"It's inexcusable and Americans are right to be angry about it and I am angry about it," the president said. "I will not tolerate this kind of behavior in any agency, but particularly the IRS given the power that it has and the reach that it has in all of our lives."
Miller had previously been set to leave his position in early June for reasons unrelated to the controversy, a source close to Miller told Fox News.
While much media attention has focused on audits of tea party groups, some concerns have also been raised by pro-life groups and those working to defend marriage.
The Chicago-based Thomas More Society has said that the Texas group Christian Voices for Life received IRS letters demanding to know whether the group educates "on both sides of the issues" and whether its members try to block those attempting to enter an abortion clinic or try to talk to them. The society's executive director, Peter Breen, said the requests suggest the IRS could be denying or delaying the group's tax exempt status because of its pro-life views.
The prominent Protestant minister Rev. Franklin Graham has said the IRS selected for auditing two non-profits he heads, the Billy Graham Evangelistic Association and Samaritan's Purse. Graham voiced concern that it was not a "coincidence" that the audit came after the organizations took out ads in support of the North Carolina marriage amendment and others which encouraged voters to choose candidates using "biblical principles."
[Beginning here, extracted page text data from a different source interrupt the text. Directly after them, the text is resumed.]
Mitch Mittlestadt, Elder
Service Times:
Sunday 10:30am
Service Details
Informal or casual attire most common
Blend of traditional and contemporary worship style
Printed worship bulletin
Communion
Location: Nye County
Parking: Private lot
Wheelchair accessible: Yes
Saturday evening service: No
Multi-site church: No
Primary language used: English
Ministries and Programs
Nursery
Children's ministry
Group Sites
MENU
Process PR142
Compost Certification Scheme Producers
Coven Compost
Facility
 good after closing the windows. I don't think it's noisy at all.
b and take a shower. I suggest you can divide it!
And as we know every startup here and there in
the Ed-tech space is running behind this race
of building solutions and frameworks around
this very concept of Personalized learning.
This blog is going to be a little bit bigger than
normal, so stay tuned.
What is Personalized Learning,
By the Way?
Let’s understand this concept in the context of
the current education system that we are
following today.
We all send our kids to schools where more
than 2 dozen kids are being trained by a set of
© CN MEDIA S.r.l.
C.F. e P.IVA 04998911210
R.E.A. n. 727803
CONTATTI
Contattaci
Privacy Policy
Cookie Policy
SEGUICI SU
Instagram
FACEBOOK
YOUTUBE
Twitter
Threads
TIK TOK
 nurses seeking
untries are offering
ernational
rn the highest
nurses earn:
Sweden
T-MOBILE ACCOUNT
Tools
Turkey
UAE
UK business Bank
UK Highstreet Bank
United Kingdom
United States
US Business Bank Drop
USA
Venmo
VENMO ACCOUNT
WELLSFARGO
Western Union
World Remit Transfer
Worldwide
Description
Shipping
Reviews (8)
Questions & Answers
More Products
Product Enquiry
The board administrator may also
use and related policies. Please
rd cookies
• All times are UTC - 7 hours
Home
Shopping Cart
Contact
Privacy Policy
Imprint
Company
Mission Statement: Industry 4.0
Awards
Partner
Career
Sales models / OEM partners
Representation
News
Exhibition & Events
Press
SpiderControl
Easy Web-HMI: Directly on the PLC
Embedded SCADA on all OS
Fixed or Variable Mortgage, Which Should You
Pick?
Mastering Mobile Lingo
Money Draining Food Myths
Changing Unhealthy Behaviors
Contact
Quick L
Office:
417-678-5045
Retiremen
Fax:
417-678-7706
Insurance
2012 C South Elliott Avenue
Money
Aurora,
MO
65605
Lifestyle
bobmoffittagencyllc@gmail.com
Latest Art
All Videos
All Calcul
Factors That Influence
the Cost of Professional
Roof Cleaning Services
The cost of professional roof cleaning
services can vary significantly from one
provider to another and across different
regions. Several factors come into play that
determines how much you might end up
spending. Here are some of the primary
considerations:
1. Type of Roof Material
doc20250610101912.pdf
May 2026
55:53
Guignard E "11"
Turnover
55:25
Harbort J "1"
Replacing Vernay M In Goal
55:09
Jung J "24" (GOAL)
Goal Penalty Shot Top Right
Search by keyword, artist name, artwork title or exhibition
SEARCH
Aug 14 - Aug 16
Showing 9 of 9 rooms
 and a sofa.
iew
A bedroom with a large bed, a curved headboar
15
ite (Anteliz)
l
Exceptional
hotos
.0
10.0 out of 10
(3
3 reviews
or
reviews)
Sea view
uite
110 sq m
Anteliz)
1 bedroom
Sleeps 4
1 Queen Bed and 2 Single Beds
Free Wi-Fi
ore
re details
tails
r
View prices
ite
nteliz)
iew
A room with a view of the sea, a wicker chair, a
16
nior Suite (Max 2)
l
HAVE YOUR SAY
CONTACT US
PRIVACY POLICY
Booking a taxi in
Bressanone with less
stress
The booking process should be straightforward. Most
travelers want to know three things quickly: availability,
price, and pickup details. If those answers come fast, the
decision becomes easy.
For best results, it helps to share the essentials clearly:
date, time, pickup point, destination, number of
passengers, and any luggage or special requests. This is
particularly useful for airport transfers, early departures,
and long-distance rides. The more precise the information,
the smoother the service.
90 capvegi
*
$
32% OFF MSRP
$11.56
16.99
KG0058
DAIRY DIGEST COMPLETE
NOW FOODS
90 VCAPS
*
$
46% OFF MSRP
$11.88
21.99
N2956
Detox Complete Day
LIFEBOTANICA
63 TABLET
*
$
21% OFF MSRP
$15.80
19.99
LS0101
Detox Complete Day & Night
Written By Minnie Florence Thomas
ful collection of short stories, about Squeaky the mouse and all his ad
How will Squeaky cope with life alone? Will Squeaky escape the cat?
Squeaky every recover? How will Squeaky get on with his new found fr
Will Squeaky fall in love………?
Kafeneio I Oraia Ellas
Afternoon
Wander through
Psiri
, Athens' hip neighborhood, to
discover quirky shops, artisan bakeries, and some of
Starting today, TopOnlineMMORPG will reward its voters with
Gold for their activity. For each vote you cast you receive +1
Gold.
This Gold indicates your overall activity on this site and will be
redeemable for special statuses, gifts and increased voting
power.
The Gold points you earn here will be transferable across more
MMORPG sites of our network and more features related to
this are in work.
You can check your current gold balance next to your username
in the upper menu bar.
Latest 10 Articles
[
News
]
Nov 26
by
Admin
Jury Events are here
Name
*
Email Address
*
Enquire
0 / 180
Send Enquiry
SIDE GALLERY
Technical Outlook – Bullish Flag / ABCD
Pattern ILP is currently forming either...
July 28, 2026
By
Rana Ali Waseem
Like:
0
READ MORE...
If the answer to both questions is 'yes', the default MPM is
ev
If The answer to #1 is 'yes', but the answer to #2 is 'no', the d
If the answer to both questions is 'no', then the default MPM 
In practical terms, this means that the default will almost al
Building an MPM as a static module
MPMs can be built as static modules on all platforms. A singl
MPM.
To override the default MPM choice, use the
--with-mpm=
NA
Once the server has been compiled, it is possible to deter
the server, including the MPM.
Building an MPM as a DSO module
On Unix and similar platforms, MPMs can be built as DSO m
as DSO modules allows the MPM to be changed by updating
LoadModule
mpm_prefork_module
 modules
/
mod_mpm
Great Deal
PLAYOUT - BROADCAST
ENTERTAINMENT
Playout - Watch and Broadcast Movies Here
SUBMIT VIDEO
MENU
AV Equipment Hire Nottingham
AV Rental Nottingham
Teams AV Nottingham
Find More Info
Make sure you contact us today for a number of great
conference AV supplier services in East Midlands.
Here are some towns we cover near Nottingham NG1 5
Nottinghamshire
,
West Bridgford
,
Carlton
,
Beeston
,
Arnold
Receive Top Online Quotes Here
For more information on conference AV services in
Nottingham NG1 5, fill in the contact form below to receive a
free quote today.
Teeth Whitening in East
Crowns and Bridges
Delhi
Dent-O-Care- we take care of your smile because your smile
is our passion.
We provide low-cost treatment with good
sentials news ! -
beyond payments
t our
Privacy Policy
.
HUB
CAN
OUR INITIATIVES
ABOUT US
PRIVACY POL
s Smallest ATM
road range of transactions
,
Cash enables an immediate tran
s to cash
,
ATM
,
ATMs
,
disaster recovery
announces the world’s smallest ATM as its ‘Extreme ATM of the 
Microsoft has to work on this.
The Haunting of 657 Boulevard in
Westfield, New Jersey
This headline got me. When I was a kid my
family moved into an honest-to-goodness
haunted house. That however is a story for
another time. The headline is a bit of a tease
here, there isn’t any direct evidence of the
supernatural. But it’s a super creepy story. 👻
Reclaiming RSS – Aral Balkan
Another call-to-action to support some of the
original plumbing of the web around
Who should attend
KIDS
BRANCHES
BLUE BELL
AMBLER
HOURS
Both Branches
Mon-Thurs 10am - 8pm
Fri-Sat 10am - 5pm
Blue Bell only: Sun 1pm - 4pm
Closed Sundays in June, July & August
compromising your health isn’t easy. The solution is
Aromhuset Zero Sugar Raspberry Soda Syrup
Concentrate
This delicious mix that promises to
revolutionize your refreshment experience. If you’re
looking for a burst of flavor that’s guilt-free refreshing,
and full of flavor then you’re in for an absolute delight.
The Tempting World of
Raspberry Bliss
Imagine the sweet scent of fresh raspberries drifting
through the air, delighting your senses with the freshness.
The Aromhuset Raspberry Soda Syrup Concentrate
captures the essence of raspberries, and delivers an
The National Organization for Marriage has also charged that an IRS employee illegally leaked confidential donor information to its opponents.
Hendershott said she thinks the new focus on possible wrongdoing at the IRS should lessen the worries of those concerned that they might be targeted for audits for their advocacy.
"I think it is safe now," she said. "If you asked me that last month, I would have advised them to use caution."